TASK INSTRUCTIONS – Write out all the data verbatim. Skip images.

RECORD EXCERPTS –
════════
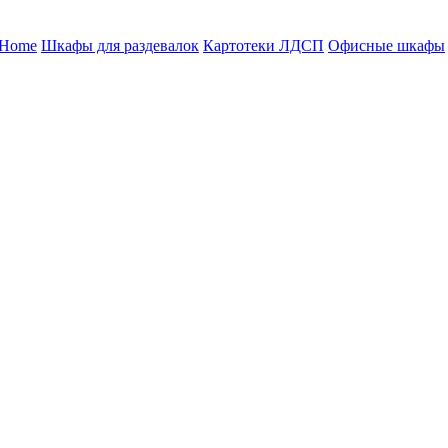
 Home
Шкафы для раздевалок
Картотеки ЛДСП
Офисные шкафы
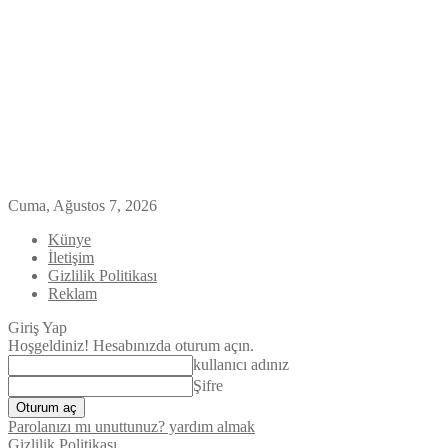
Cuma, Ağustos 7, 2026
Künye
İletişim
Gizlilik Politikası
Reklam
Giriş Yap
Hoşgeldiniz! Hesabınızda oturum açın.
kullanıcı adınız
Şifre
Parolanızı mı unuttunuz? yardım almak
Gizlilik Politikası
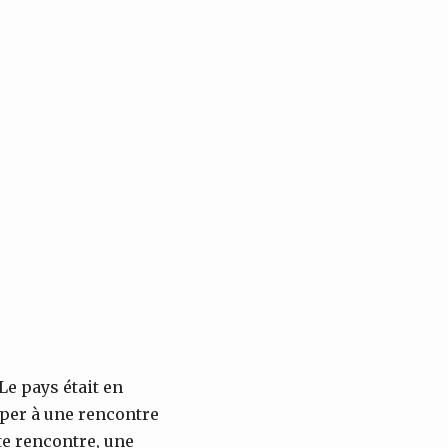
e pays était en
iper à une rencontre
te rencontre, une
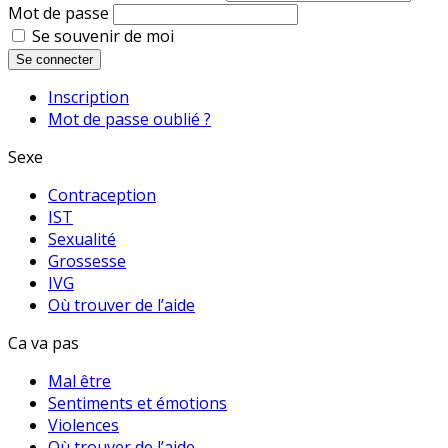
Mot de passe
Se souvenir de moi
Se connecter
Inscription
Mot de passe oublié ?
Sexe
Contraception
IST
Sexualité
Grossesse
IVG
Où trouver de l’aide
Ca va pas
Mal être
Sentiments et émotions
Violences
Où trouver de l’aide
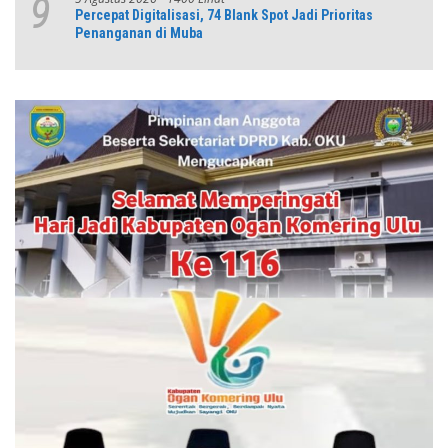
9
Percepat Digitalisasi, 74 Blank Spot Jadi Prioritas
Penanganan di Muba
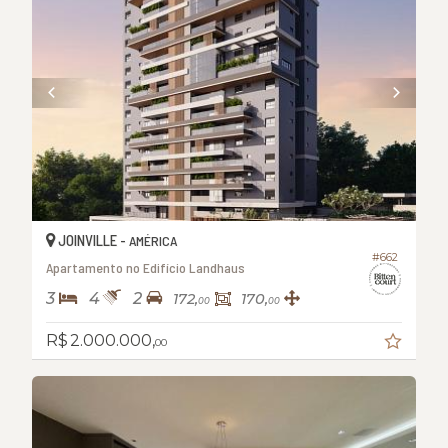
JOINVILLE -
AMÉRICA
#662
Apartamento no Edifício Landhaus
3
4
2
172,
170,
00
00
R$ 2.000.000,
00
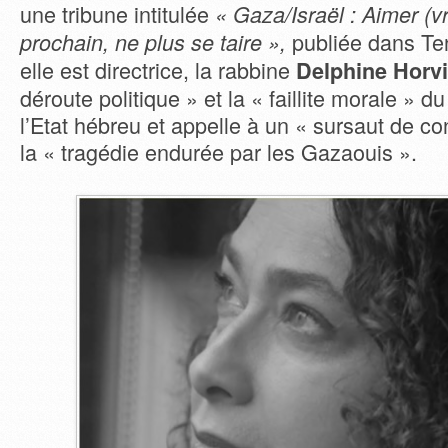
une tribune intitulée
« Gaza/Israël : Aimer (v
publiée dans Te
prochain, ne plus se taire »,
elle est directrice, la rabbine
Delphine Horvi
déroute politique » et la « faillite morale »
l’Etat hébreu et appelle à un « sursaut de c
la « tragédie endurée par les Gazaouis ».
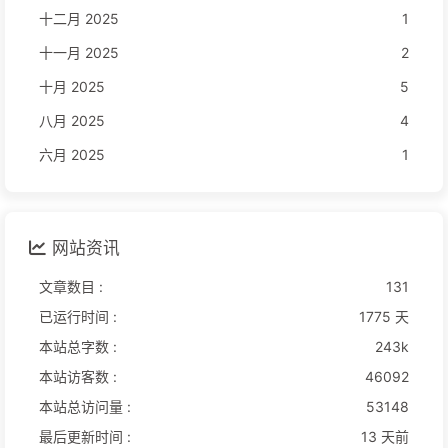
十二月 2025
1
十一月 2025
2
十月 2025
5
八月 2025
4
六月 2025
1
网站资讯
文章数目 :
131
已运行时间 :
1775 天
本站总字数 :
243k
本站访客数 :
46092
本站总访问量 :
53148
最后更新时间 :
13 天前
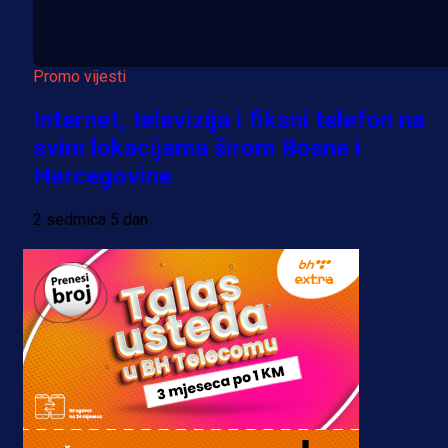
Promo vijesti
Internet, televizija i fiksni telefon na
svim lokacijama širom Bosne i
Hercegovine
2 sedmica 5 dan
════════
SOLUTION FOR THIS TASK –
 Home
Шкафы для раздевалок
Картотеки ЛДСП
Офисные шкафы
Cuma, Ağustos 7, 2026
Künye
İletişim
Gizlilik Politikası
Reklam
Giriş Yap
Hoşgeldiniz! Hesabınızda oturum açın.
kullanıcı adınız
Şifre
Parolanızı mı unuttunuz? yardım almak
Gizlilik Politikası
e pays était en
iper à une rencontre
te rencontre, une
Mot de passe
Se souvenir de moi
Se connecter
Inscription
Mot de passe oublié ?
Sexe
Contraception
IST
Sexualité
Grossesse
IVG
Où trouver de l’aide
Ca va pas
Mal être
Sentiments et émotions
Violences
Où trouver de l’aide
9
Percepat Digitalisasi, 74 Blank Spot Jadi Prioritas
Penanganan di Muba
JOINVILLE -
AMÉRICA
#662
Apartamento no Edifício Landhaus
3
4
2
172,
170,
00
00
R$ 2.000.000,
00
une tribune intitulée
« Gaza/Israël : Aimer (v
publiée dans Te
prochain, ne plus se taire »,
elle est directrice, la rabbine
Delphine Horvi
déroute politique » et la « faillite morale »
l’Etat hébreu et appelle à un « sursaut de c
la « tragédie endurée par les Gazaouis ».
十二月 2025
1
十一月 2025
2
十月 2025
5
八月 2025
4
六月 2025
1
网站资讯
文章数目 :
131
已运行时间 :
1775 天
本站总字数 :
243k
本站访客数 :
46092
本站总访问量 :
53148
最后更新时间 :
13 天前
Promo vijesti
Internet, televizija i fiksni telefon na
svim lokacijama širom Bosne i
Hercegovine
2 sedmica 5 dan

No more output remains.